Problem statement >> Each record beneath this line should be returned exactly as it is.

Collected data
________________

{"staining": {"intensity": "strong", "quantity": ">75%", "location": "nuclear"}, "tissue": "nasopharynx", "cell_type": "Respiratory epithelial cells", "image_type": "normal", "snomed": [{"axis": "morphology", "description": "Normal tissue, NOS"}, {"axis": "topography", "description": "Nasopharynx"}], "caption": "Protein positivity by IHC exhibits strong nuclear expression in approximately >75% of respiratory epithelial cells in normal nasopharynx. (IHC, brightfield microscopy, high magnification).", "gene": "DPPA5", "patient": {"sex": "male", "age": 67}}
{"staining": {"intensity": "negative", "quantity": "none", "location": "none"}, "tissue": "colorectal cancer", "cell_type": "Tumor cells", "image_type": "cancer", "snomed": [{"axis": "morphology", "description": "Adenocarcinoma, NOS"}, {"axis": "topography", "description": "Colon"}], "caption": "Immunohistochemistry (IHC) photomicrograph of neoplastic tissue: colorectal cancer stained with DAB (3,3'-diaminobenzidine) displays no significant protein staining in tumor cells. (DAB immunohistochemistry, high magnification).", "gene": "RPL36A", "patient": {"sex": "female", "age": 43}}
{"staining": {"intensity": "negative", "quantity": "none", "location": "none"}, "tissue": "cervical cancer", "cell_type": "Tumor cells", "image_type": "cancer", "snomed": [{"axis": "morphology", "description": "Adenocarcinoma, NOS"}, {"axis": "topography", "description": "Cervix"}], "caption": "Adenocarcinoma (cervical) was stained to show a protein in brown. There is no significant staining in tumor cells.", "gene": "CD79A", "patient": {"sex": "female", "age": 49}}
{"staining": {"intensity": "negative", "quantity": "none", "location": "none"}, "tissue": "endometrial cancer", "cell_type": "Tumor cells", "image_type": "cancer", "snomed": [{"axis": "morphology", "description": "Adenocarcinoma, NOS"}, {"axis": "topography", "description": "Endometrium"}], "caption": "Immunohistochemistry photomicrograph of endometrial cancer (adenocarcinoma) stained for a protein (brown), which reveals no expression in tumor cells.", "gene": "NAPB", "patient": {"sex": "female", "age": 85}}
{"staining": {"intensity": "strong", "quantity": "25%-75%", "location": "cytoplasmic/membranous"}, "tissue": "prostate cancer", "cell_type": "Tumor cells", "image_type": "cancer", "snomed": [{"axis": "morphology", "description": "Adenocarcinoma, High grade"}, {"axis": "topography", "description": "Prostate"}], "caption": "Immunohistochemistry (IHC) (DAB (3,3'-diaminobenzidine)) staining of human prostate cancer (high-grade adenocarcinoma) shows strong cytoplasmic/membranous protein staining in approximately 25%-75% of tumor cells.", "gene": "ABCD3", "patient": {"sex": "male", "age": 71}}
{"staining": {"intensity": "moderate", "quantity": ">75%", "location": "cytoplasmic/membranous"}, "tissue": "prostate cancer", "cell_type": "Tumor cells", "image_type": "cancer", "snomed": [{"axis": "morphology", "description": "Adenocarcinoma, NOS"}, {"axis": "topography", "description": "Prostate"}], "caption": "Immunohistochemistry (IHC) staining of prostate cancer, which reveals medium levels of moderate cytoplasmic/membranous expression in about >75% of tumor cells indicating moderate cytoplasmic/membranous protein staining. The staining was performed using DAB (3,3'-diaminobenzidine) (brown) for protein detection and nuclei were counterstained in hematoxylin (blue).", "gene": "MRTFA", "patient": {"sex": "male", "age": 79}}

________________

Response box >>
{"staining": {"intensity": "strong", "quantity": ">75%", "location": "nuclear"}, "tissue": "nasopharynx", "cell_type": "Respiratory epithelial cells", "image_type": "normal", "snomed": [{"axis": "morphology", "description": "Normal tissue, NOS"}, {"axis": "topography", "description": "Nasopharynx"}], "caption": "Protein positivity by IHC exhibits strong nuclear expression in approximately >75% of respiratory epithelial cells in normal nasopharynx. (IHC, brightfield microscopy, high magnification).", "gene": "DPPA5", "patient": {"sex": "male", "age": 67}}
{"staining": {"intensity": "negative", "quantity": "none", "location": "none"}, "tissue": "colorectal cancer", "cell_type": "Tumor cells", "image_type": "cancer", "snomed": [{"axis": "morphology", "description": "Adenocarcinoma, NOS"}, {"axis": "topography", "description": "Colon"}], "caption": "Immunohistochemistry (IHC) photomicrograph of neoplastic tissue: colorectal cancer stained with DAB (3,3'-diaminobenzidine) displays no significant protein staining in tumor cells. (DAB immunohistochemistry, high magnification).", "gene": "RPL36A", "patient": {"sex": "female", "age": 43}}
{"staining": {"intensity": "negative", "quantity": "none", "location": "none"}, "tissue": "cervical cancer", "cell_type": "Tumor cells", "image_type": "cancer", "snomed": [{"axis": "morphology", "description": "Adenocarcinoma, NOS"}, {"axis": "topography", "description": "Cervix"}], "caption": "Adenocarcinoma (cervical) was stained to show a protein in brown. There is no significant staining in tumor cells.", "gene": "CD79A", "patient": {"sex": "female", "age": 49}}
{"staining": {"intensity": "negative", "quantity": "none", "location": "none"}, "tissue": "endometrial cancer", "cell_type": "Tumor cells", "image_type": "cancer", "snomed": [{"axis": "morphology", "description": "Adenocarcinoma, NOS"}, {"axis": "topography", "description": "Endometrium"}], "caption": "Immunohistochemistry photomicrograph of endometrial cancer (adenocarcinoma) stained for a protein (brown), which reveals no expression in tumor cells.", "gene": "NAPB", "patient": {"sex": "female", "age": 85}}
{"staining": {"intensity": "strong", "quantity": "25%-75%", "location": "cytoplasmic/membranous"}, "tissue": "prostate cancer", "cell_type": "Tumor cells", "image_type": "cancer", "snomed": [{"axis": "morphology", "description": "Adenocarcinoma, High grade"}, {"axis": "topography", "description": "Prostate"}], "caption": "Immunohistochemistry (IHC) (DAB (3,3'-diaminobenzidine)) staining of human prostate cancer (high-grade adenocarcinoma) shows strong cytoplasmic/membranous protein staining in approximately 25%-75% of tumor cells.", "gene": "ABCD3", "patient": {"sex": "male", "age": 71}}
{"staining": {"intensity": "moderate", "quantity": ">75%", "location": "cytoplasmic/membranous"}, "tissue": "prostate cancer", "cell_type": "Tumor cells", "image_type": "cancer", "snomed": [{"axis": "morphology", "description": "Adenocarcinoma, NOS"}, {"axis": "topography", "description": "Prostate"}], "caption": "Immunohistochemistry (IHC) staining of prostate cancer, which reveals medium levels of moderate cytoplasmic/membranous expression in about >75% of tumor cells indicating moderate cytoplasmic/membranous protein staining. The staining was performed using DAB (3,3'-diaminobenzidine) (brown) for protein detection and nuclei were counterstained in hematoxylin (blue).", "gene": "MRTFA", "patient": {"sex": "male", "age": 79}}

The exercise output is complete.